• **Exercise brief**
For every line in the records below that holds "button", make a copy.

(Records from a collection)
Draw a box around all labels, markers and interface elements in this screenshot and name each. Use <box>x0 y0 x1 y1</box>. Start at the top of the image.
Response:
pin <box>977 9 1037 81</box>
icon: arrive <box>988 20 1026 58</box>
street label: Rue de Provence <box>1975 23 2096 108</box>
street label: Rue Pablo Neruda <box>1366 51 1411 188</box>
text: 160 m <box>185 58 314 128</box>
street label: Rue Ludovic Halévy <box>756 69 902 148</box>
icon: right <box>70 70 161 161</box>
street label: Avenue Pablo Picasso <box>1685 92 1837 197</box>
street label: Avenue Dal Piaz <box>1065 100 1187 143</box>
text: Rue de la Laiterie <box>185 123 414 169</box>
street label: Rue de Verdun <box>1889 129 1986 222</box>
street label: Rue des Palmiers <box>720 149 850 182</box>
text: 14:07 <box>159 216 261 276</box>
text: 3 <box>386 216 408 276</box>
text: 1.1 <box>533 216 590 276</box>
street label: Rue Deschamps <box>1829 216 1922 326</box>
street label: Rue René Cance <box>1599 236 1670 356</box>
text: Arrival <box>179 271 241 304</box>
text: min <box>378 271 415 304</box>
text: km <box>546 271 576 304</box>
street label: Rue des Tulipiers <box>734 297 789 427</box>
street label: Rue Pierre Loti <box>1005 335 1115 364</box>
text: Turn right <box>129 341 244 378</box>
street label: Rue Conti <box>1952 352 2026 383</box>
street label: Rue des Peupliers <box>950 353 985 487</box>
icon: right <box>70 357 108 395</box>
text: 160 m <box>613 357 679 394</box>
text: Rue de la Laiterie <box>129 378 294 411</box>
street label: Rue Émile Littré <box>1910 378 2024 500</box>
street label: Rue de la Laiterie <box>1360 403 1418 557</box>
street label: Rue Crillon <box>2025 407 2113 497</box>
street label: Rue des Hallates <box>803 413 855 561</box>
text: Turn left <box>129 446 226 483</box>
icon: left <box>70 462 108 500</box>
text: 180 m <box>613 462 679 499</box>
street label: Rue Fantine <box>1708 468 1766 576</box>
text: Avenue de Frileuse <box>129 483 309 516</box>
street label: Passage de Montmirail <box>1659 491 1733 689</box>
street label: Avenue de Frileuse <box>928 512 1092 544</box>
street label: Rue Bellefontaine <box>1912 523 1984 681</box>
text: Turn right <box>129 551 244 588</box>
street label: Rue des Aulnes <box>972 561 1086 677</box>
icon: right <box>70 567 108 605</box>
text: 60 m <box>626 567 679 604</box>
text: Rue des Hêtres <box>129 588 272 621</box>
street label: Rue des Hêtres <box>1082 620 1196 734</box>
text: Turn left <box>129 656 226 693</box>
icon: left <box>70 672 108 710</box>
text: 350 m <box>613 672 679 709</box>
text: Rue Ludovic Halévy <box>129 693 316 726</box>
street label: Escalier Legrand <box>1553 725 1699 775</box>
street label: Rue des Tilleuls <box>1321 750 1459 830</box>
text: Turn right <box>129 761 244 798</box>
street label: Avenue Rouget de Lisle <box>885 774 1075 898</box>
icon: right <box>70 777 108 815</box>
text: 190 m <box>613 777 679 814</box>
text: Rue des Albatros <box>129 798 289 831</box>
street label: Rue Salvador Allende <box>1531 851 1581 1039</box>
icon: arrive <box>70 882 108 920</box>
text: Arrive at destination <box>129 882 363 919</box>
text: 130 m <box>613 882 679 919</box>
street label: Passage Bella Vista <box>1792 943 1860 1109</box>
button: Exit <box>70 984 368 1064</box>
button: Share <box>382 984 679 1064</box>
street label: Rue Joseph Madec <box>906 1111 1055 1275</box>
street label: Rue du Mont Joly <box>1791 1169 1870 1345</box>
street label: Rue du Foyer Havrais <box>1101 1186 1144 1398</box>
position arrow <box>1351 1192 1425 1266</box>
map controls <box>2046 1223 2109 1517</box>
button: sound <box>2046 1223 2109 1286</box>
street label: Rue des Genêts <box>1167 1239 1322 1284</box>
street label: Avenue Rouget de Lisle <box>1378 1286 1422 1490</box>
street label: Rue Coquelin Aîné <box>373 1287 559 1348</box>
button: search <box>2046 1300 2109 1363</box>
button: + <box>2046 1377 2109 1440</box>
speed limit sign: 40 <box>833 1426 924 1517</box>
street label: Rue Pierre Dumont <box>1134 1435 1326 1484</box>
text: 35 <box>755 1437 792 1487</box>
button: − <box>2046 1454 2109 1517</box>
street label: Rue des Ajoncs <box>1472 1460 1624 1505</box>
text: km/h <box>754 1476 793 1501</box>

• **Problem solution**
button: Exit <box>70 984 368 1064</box>
button: Share <box>382 984 679 1064</box>
button: sound <box>2046 1223 2109 1286</box>
button: search <box>2046 1300 2109 1363</box>
button: + <box>2046 1377 2109 1440</box>
button: − <box>2046 1454 2109 1517</box>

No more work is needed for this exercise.